++++ Exercise materials

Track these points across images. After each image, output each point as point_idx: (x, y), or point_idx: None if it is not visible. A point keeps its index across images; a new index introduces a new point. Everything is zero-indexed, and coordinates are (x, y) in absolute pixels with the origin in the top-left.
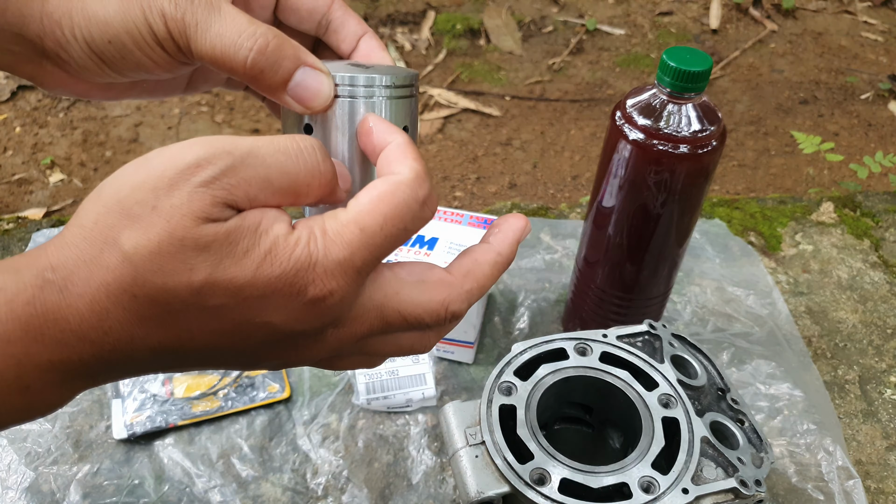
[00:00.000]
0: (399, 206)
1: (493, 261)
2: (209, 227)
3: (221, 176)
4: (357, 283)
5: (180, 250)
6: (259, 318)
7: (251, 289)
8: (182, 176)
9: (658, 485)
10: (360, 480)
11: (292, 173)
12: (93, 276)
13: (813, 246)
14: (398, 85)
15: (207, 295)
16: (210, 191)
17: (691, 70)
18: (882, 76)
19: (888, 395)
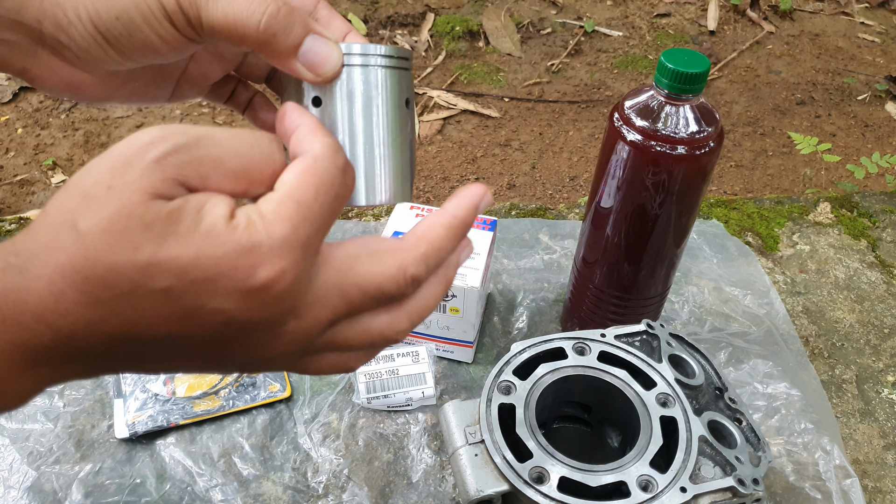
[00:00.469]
0: (324, 175)
1: (447, 223)
2: (156, 204)
3: (174, 152)
4: (306, 260)
5: (127, 227)
6: (210, 304)
7: (196, 270)
8: (136, 154)
9: (656, 483)
10: (361, 479)
11: (246, 157)
12: (50, 257)
13: (810, 246)
14: (401, 56)
15: (154, 275)
16: (161, 167)
17: (689, 72)
18: (879, 77)
19: (885, 394)
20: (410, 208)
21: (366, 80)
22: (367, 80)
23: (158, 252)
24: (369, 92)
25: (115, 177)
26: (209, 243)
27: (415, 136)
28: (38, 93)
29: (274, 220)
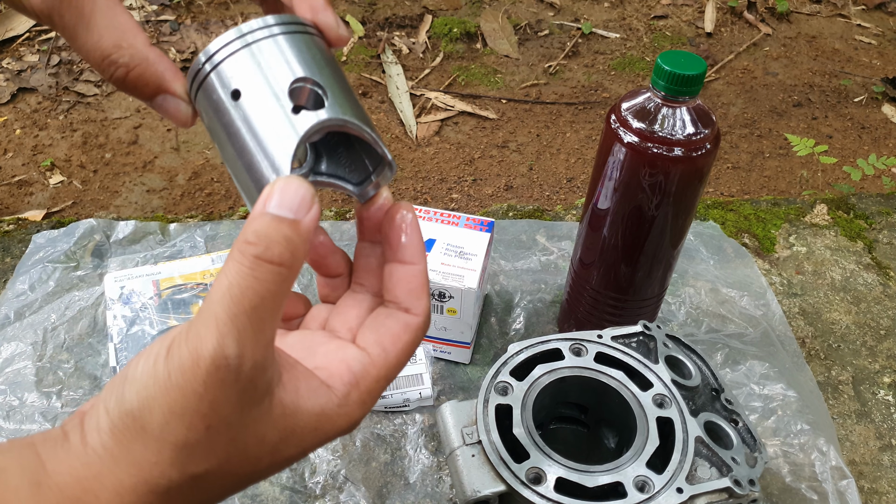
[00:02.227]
0: (410, 346)
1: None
2: (259, 412)
3: (242, 359)
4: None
5: (245, 451)
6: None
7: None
8: (214, 385)
9: (652, 484)
10: (358, 479)
11: (261, 290)
12: None
13: (806, 247)
14: (214, 52)
15: (269, 468)
16: (246, 378)
17: (686, 74)
18: (875, 79)
19: (881, 395)
20: None
21: (206, 100)
22: (199, 102)
23: (274, 458)
24: (205, 116)
25: (208, 417)
26: (320, 435)
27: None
28: (36, 94)
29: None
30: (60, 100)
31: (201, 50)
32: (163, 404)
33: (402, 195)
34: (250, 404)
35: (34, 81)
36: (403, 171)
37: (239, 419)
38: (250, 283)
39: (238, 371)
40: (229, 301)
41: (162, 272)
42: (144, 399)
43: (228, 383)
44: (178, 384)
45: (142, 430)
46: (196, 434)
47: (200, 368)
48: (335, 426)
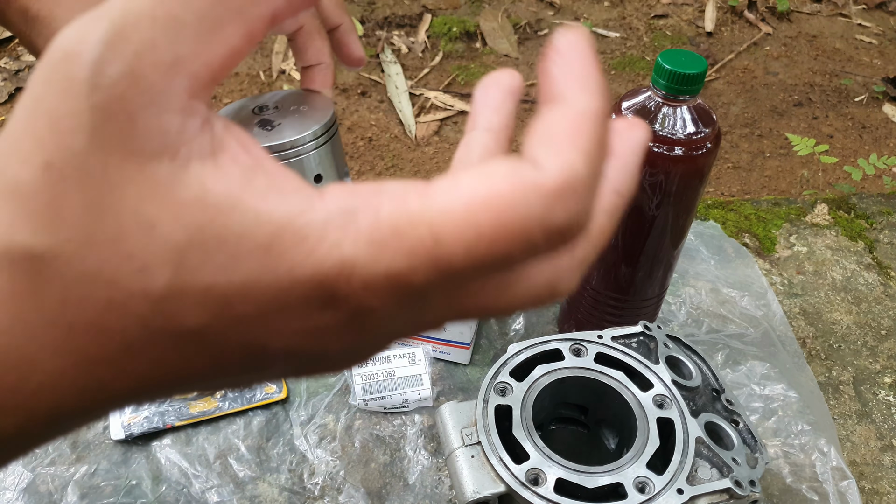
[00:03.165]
0: (510, 225)
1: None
2: (147, 176)
3: (107, 54)
4: (410, 307)
5: (117, 235)
6: (272, 346)
7: (246, 304)
8: (58, 88)
9: (653, 485)
10: (357, 481)
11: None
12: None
13: (807, 247)
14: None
15: (180, 311)
16: (106, 92)
17: (686, 73)
18: (876, 79)
19: (882, 395)
20: None
21: None
22: None
23: (179, 276)
24: None
25: (46, 144)
26: (271, 266)
27: None
28: None
29: (388, 244)
30: None
31: None
32: (3, 135)
33: None
34: (126, 135)
35: None
36: (403, 171)
37: (100, 155)
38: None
39: (99, 65)
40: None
41: None
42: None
43: (78, 86)
44: (25, 97)
45: None
46: (29, 172)
47: (50, 60)
48: (307, 258)
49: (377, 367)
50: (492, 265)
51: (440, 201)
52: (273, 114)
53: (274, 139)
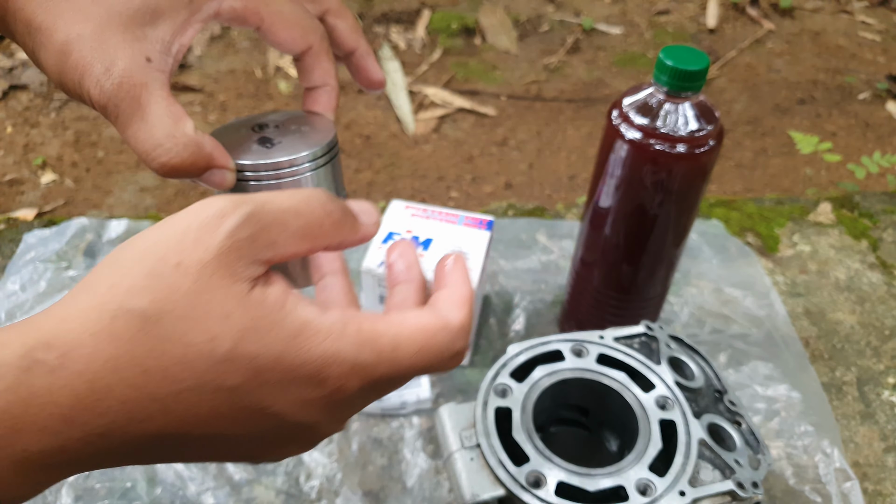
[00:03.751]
0: (435, 347)
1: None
2: (235, 288)
3: (245, 224)
4: (366, 394)
5: (205, 315)
6: (272, 408)
7: (272, 372)
8: (207, 228)
9: (655, 487)
10: (355, 483)
11: (306, 214)
12: (99, 349)
13: (811, 247)
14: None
15: (227, 371)
16: (235, 243)
17: (688, 69)
18: (880, 76)
19: (886, 396)
20: (406, 208)
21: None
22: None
23: (237, 346)
24: None
25: (184, 253)
26: (296, 346)
27: None
28: (28, 91)
29: (366, 345)
30: (52, 97)
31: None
32: (150, 238)
33: (400, 193)
34: (233, 267)
35: (25, 79)
36: (401, 169)
37: (212, 270)
38: (290, 203)
39: (237, 227)
40: (265, 195)
41: None
42: (136, 237)
43: (220, 231)
44: (175, 221)
45: (114, 261)
46: (164, 266)
47: (205, 212)
48: (317, 346)
49: None
50: (421, 368)
51: (397, 326)
52: (273, 132)
53: (272, 157)
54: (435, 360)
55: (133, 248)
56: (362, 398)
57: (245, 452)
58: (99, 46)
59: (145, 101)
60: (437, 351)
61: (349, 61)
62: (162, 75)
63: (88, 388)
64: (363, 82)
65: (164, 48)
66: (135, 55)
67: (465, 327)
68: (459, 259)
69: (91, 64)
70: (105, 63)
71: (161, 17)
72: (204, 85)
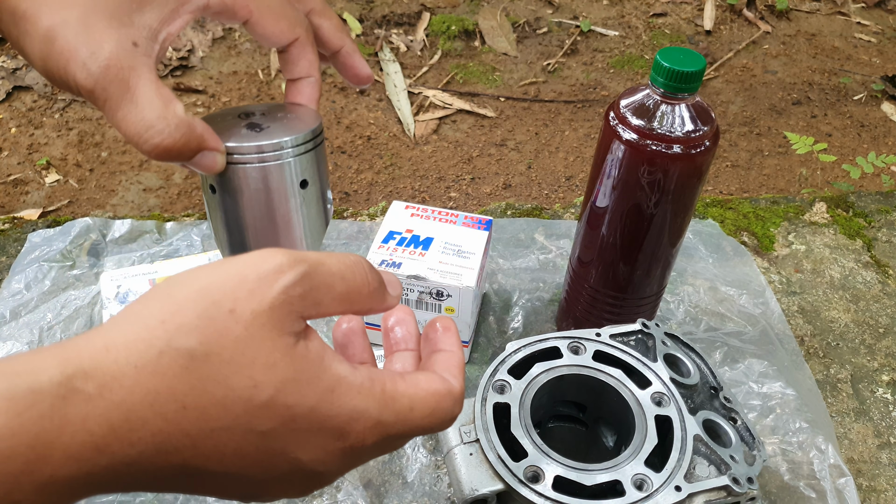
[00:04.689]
0: (442, 411)
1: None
2: (282, 340)
3: (300, 281)
4: (377, 449)
5: (251, 362)
6: (294, 453)
7: (304, 421)
8: (263, 281)
9: (651, 482)
10: (356, 478)
11: (349, 280)
12: (140, 383)
13: (805, 246)
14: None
15: (262, 417)
16: (288, 299)
17: (685, 70)
18: (875, 77)
19: (880, 393)
20: (406, 208)
21: (248, 175)
22: (249, 175)
23: (277, 395)
24: (254, 185)
25: (239, 301)
26: (328, 400)
27: (319, 211)
28: (31, 92)
29: (388, 405)
30: (56, 98)
31: (198, 46)
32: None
33: (400, 194)
34: (281, 321)
35: (29, 80)
36: (401, 170)
37: (263, 322)
38: (339, 268)
39: (293, 285)
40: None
41: (158, 271)
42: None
43: (277, 286)
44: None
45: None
46: (217, 310)
47: (265, 265)
48: (349, 401)
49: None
50: (427, 428)
51: (413, 389)
52: (260, 118)
53: (263, 139)
54: (438, 422)
55: (187, 286)
56: (371, 453)
57: (250, 491)
58: (84, 31)
59: (134, 84)
60: (442, 414)
61: (336, 59)
62: (149, 60)
63: (124, 418)
64: (352, 79)
65: (150, 34)
66: (121, 40)
67: (463, 393)
68: (450, 324)
69: (76, 49)
70: (91, 47)
71: (148, 4)
72: (206, 86)
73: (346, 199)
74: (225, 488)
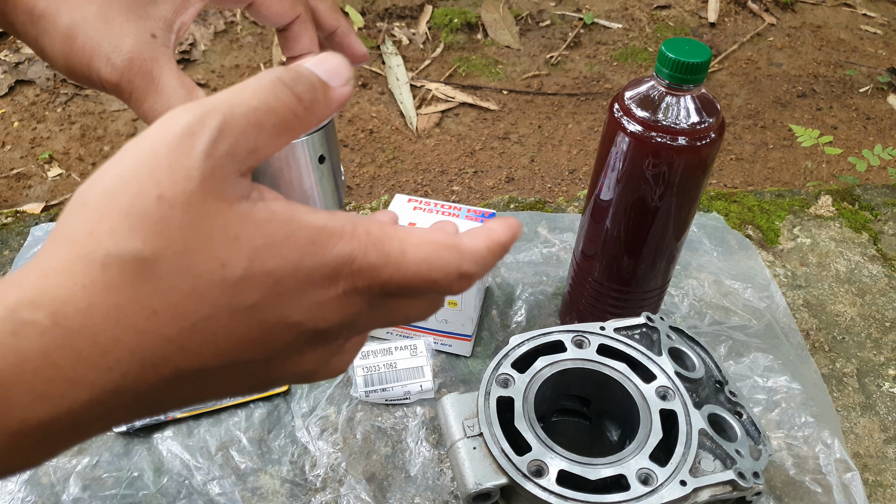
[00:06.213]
0: (441, 260)
1: (501, 244)
2: (234, 210)
3: (220, 136)
4: (376, 300)
5: (208, 244)
6: (291, 318)
7: (291, 281)
8: (180, 150)
9: (656, 477)
10: (359, 472)
11: (276, 107)
12: (95, 302)
13: (811, 239)
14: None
15: (244, 291)
16: (217, 160)
17: (690, 61)
18: (881, 69)
19: (886, 387)
20: (408, 201)
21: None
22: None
23: (252, 266)
24: (277, 164)
25: (162, 184)
26: (311, 253)
27: (335, 185)
28: (34, 86)
29: (375, 245)
30: (58, 92)
31: (199, 40)
32: (115, 171)
33: (403, 188)
34: (221, 188)
35: (32, 74)
36: (404, 163)
37: (202, 197)
38: (258, 98)
39: (214, 143)
40: (227, 95)
41: None
42: (99, 174)
43: (197, 152)
44: (139, 148)
45: (83, 203)
46: (143, 201)
47: (171, 131)
48: (332, 248)
49: (378, 360)
50: (427, 280)
51: (405, 234)
52: None
53: None
54: (440, 274)
55: (98, 186)
56: (373, 305)
57: (266, 376)
58: (104, 27)
59: (157, 75)
60: (442, 264)
61: (332, 39)
62: (168, 50)
63: (91, 343)
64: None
65: (166, 25)
66: (140, 32)
67: (476, 251)
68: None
69: (99, 44)
70: (113, 42)
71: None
72: (209, 80)
73: (348, 192)
74: (233, 382)
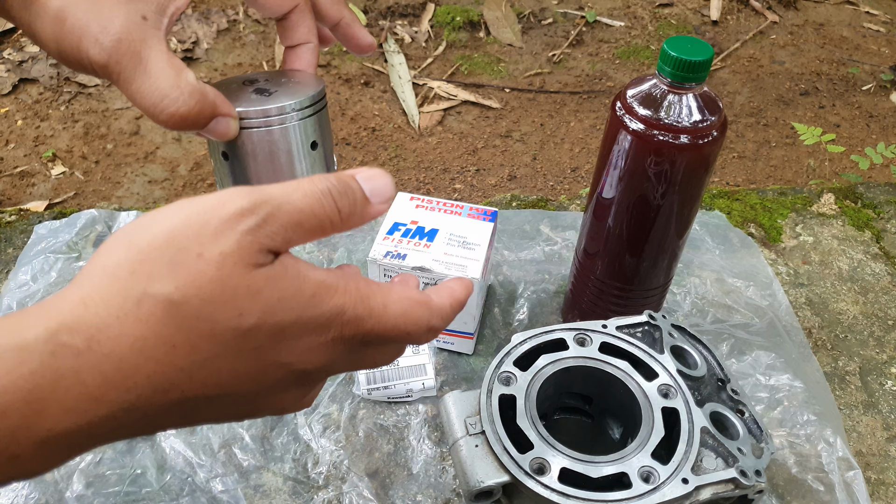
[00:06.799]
0: (414, 315)
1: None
2: (259, 272)
3: (264, 224)
4: (357, 347)
5: (233, 297)
6: (284, 359)
7: (292, 328)
8: (228, 224)
9: (658, 475)
10: (361, 470)
11: (319, 215)
12: (126, 332)
13: (813, 237)
14: (304, 106)
15: (252, 338)
16: (256, 238)
17: (692, 59)
18: (884, 67)
19: (889, 386)
20: (410, 199)
21: (261, 139)
22: (262, 139)
23: (264, 317)
24: (268, 148)
25: (206, 245)
26: (312, 305)
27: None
28: (37, 84)
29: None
30: (62, 90)
31: (202, 38)
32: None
33: (405, 186)
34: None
35: (35, 72)
36: (406, 161)
37: (234, 261)
38: (305, 203)
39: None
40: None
41: None
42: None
43: (240, 230)
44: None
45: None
46: (186, 256)
47: (225, 209)
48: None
49: None
50: (402, 332)
51: (386, 291)
52: (266, 84)
53: (275, 102)
54: (414, 327)
55: (149, 233)
56: (351, 351)
57: (252, 406)
58: (94, 8)
59: (146, 56)
60: (416, 318)
61: (337, 30)
62: (158, 32)
63: (116, 368)
64: (354, 48)
65: (158, 8)
66: (130, 14)
67: (442, 309)
68: (464, 279)
69: (87, 25)
70: (102, 23)
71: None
72: (211, 78)
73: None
74: (221, 411)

++++++++

Copy, word for word, the entries above from the first line to the line that holds "12: (93, 276)". Drop the pictures.

Track these points across images. After each image, output each point as point_idx: (x, y), or point_idx: None if it is not visible. A point keeps its index across images; a new index introduces a new point. Everything is zero-indexed, and coordinates are (x, y) in absolute pixels with the origin in the top-left.
[00:00.000]
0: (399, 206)
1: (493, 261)
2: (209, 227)
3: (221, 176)
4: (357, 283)
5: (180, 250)
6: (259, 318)
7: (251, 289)
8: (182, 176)
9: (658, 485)
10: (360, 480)
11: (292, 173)
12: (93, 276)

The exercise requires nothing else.